EPSRC Reference: EP/J016381/2
Title: Thermal and Reactive Flow Simulation on High-End Computers
Principal Investigator: Luo, Professor KH
Other Investigators:
Hu, Dr Z Sandham, Professor ND
Researcher Co-Investigators:
Project Partners:
Department: Mechanical Engineering
Organisation: UCL
Scheme: Standard Research
Starts: 31 January 2014 Ends: 30 September 2016 Value (£): 49,517
EPSRC Research Topic Classifications:
Combustion
EPSRC Industrial Sector Classifications:
Manufacturing Aerospace, Defence and Marine
Transport Systems and Vehicles Energy
Related Grants:
Panel History:  
Summary on Grant Application Form
Thermal and reactive flows are cross-cutting fundamental disciplines that have found applications in technologies such as aerospace engineering, combustion engines for power generation and propulsion, geothermal energy, solar thermal energy, bioenergy, nanotechnology, chemical engineering and climate science, etc. Research in the field is a prime example where high-end computing (HEC) can have a crucial impact, as the reliability and accuracy of numerical prediction and diagnosis of thermal and reactive flows are directly linked to the computational grid resolution and the size of the time steps. The reason lies with the extremely wide range of time and length scales present in thermal and reactive flows, which are typically turbulent as well. There are 9 to 12 orders of magnitude change between the smallest and the largest length and time scales present in thermal and reactive flows of technical relevance, which should ideally be resolved by experimental measurement or numerical simulation. To study such complex phenomena by experiment alone would be prohibitively expensive and laborious if possible at all. Numerical simulation, on the other hand, offers non-intrusive, virtual "measurement" of all relevant quantities at desired resolution and accuracy, provided sufficient computing power is available. Over the past two decades, the world has first seen gigaflops supercomputers, then teraflops and more recently petaflops machines. The pace of development towards exa-scale HEC platforms has recently quickened. Only last autumn, Tianhe-1A caused a stir by reaching 2.566 petaflops maximum sustained calculation speed, but six months later the K computer achieved an astonishing 8.162 petaflops. At least two HEC machines with 20 petaflops are being built in the world and expected to enter service next year (http://www.top500.org/). The problem is that advance in supercomputing hardware and software, impressive as it appears, has barely kept pace with the research needs. Therefore, frontier research in computational thermal and reactive flows tends to be strongly associated with making use of the latest HEC available.

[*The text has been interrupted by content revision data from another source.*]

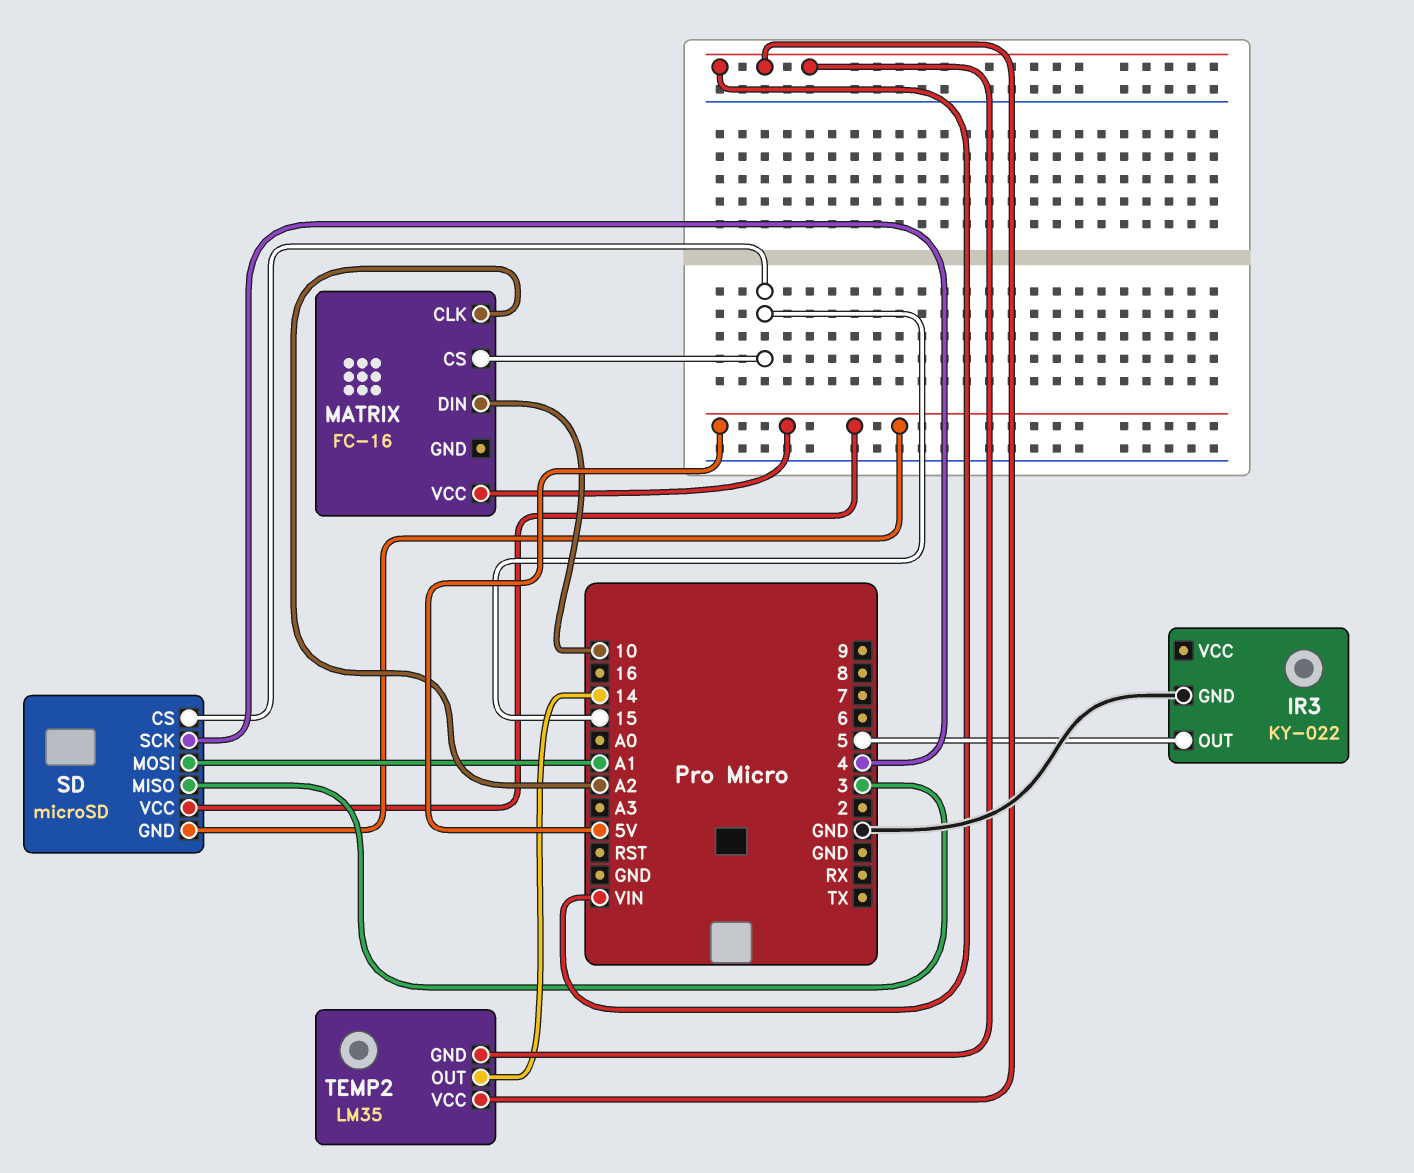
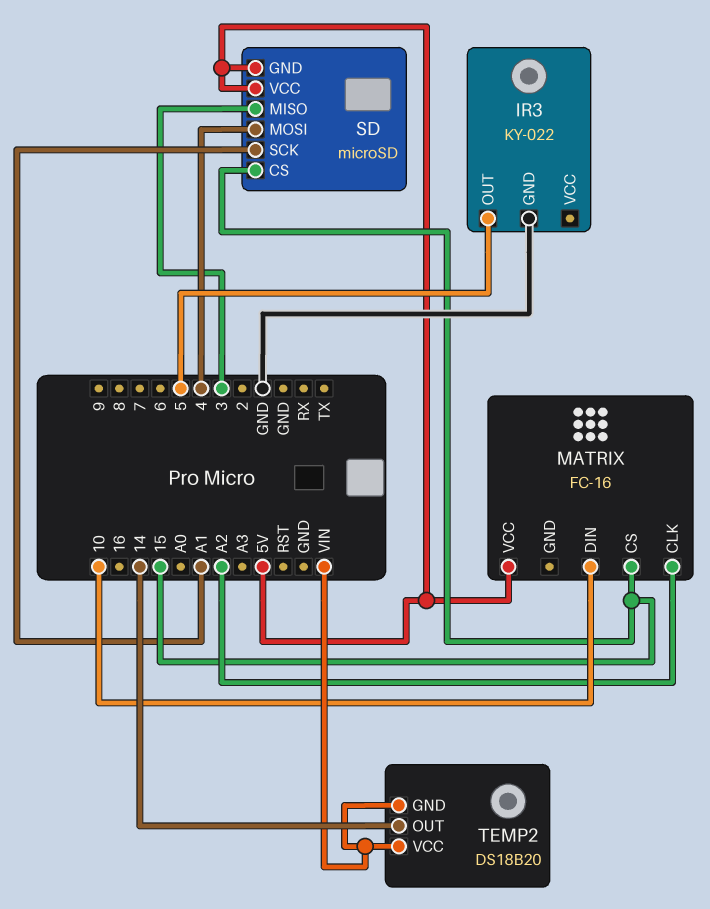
SD pin MOSI: A1 -> 4
SD pin SCK: 4 -> A1
TEMP2: LM35 -> DS18B20

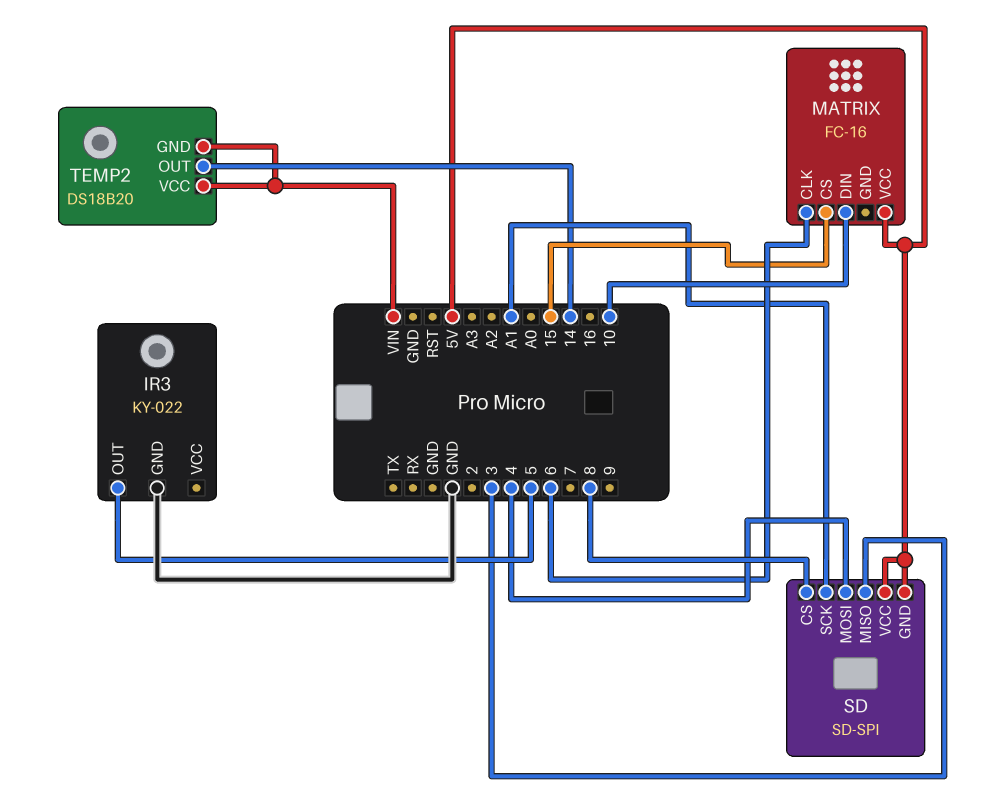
MATRIX pin CLK: A2 -> 6
SD: microSD -> SD-SPI
SD pin CS: 15 -> 8

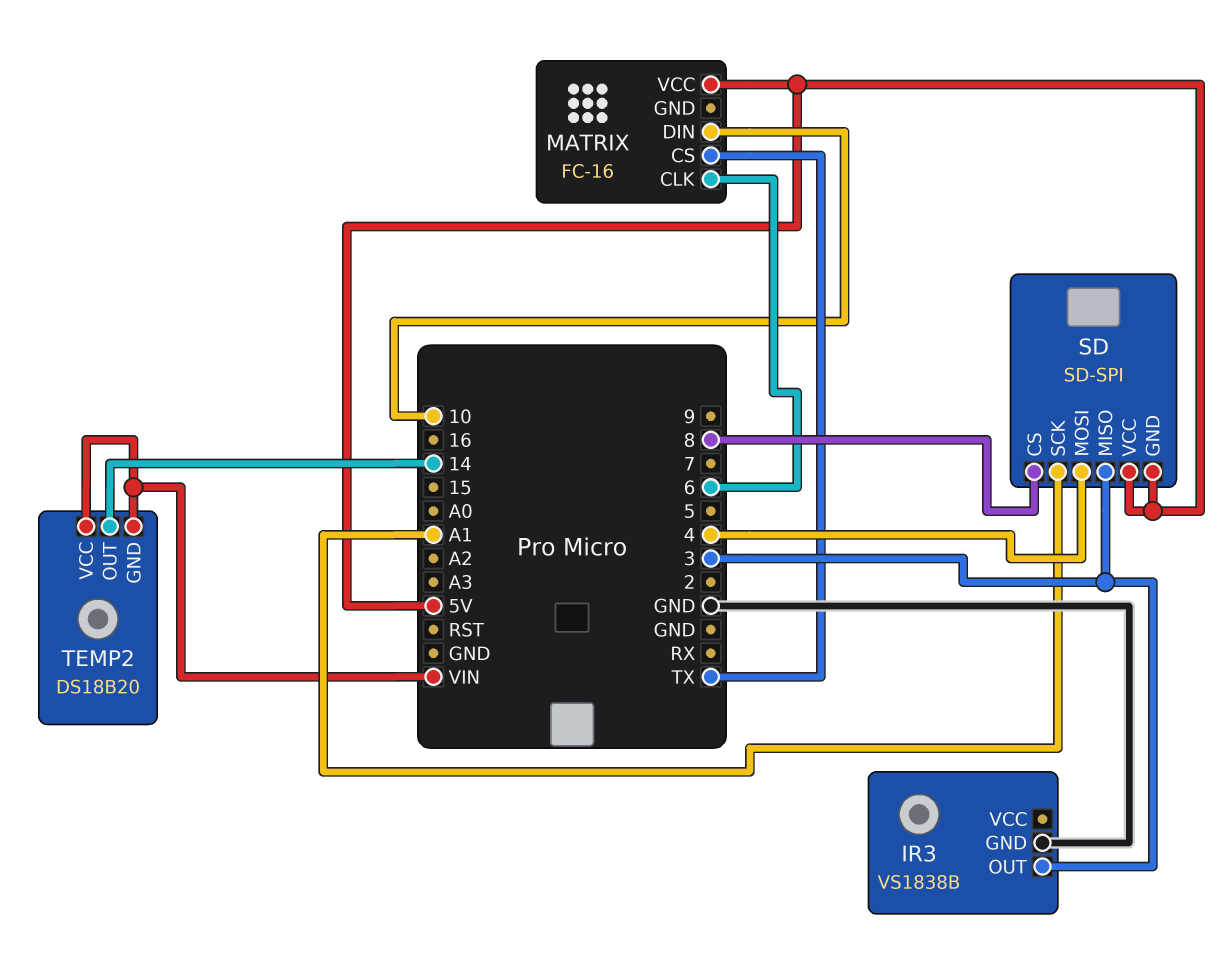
IR3: KY-022 -> VS1838B
IR3 pin OUT: 5 -> 3
MATRIX pin CS: 15 -> TX

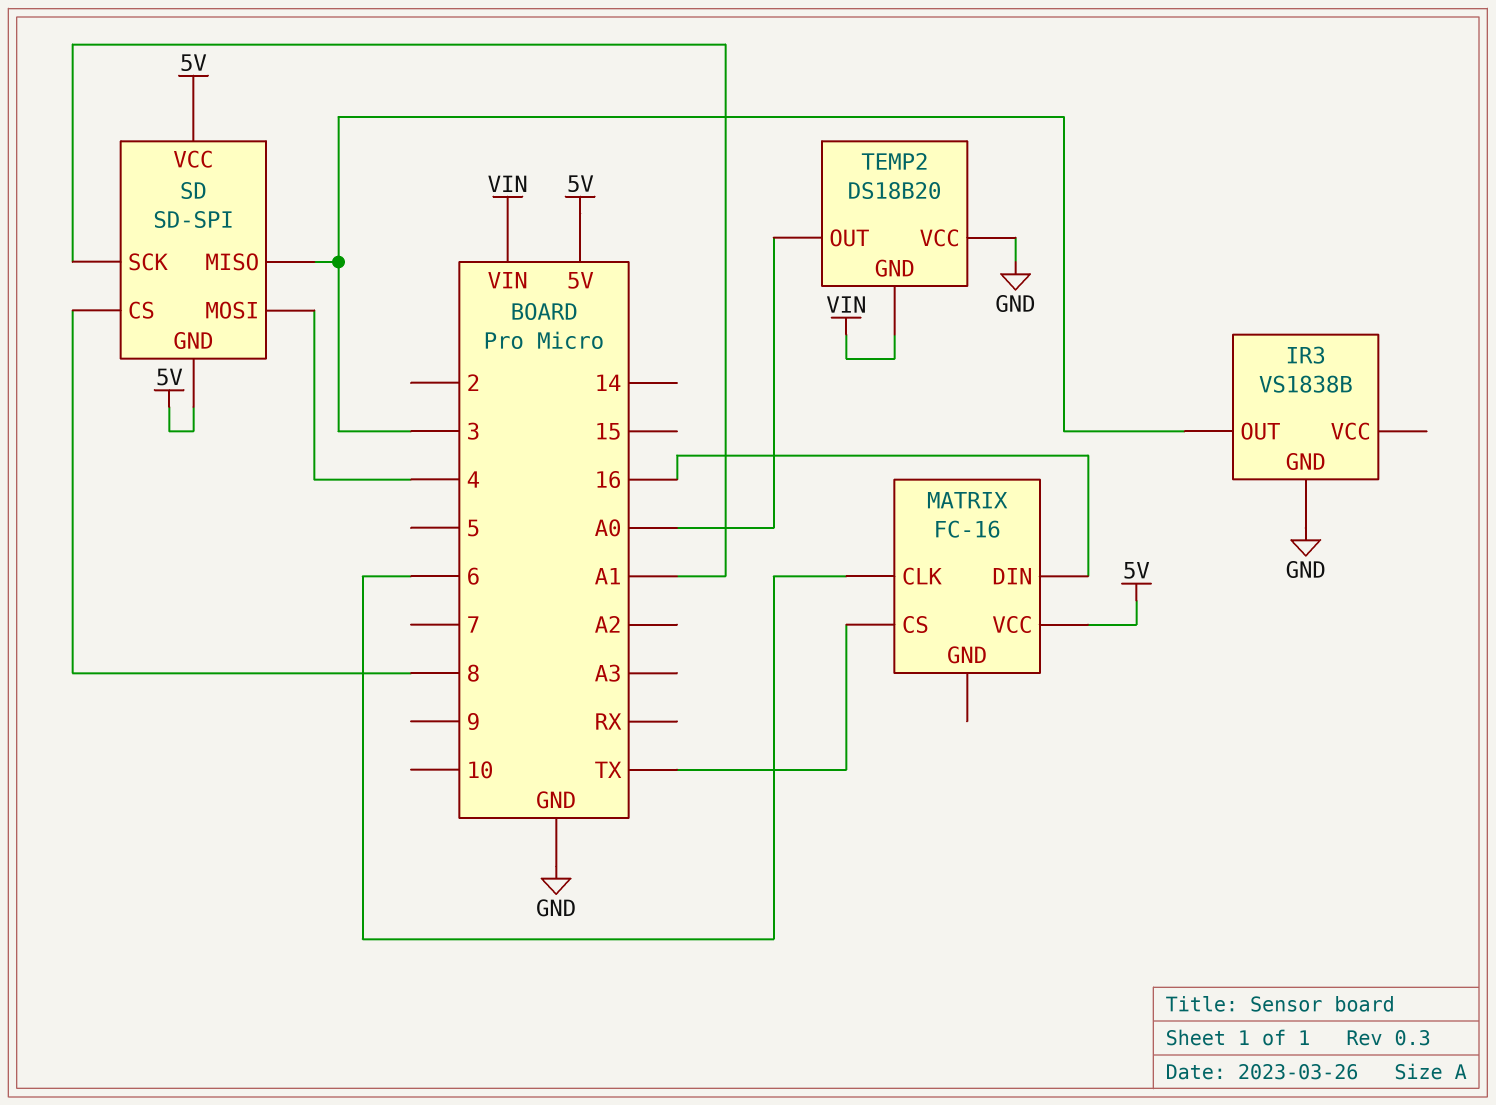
MATRIX pin DIN: 10 -> 16
TEMP2 pin OUT: 14 -> A0
TEMP2 pin VCC: VIN -> GND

We believe that HEC is a key enabler of cutting-edge research in thermal and reactive flow flows. The main purpose of this application is to secure HEC resources on HECToR and its successors to support funded research projects in the field. These include: (a) K H Luo (P.I.), EPSRC grant No. EP/I016570/1 (09/2011 - 08/2014), "Tackling Combustion Instability in Low-Emission Energy Systems: Mathematical Modelling. Numerical Simulations and Control Algorithms"; (b) K H Luo (P.I.) and R W Eason, EPSRC grant No. EP/I012605/1 (05/2011 - 05/2014), "Laser-Induced Forward Transfer Nano-Printing Process - Multiscale Modelling, Experimental Validation and Optimization"; and (c) N D Sandham (P.I.), on-going LAPCAT II EU/FP7, "Long-term advanced propulsion concepets and technologies". In addition, the widely used SBLI code first developed by the applicants will be extended to incorporate capabilities for reactive flow simulation. By making use of the world-class computing facility HECToR, the above projects will fulfil the objectives of producing significant, world-leading research results. Examples of world-first simulations will include: (a) largest direct numerical simulation of a turbulent premixed flame interacting with acoustic waves (b) lattice Boltzmann simulation of the complete Laser-Induced Forward Transfer (LIFT) process; and (c) large-eddy simulation of a complete nose-to-tail scramjet engine. These projects are of direct interest to large research communities in aerospace engineering, combustion, nanotechnology, high-performance computing and so on, and will involve a dozen UK and EU companies, which will ensure wide and timely dissemination of research results.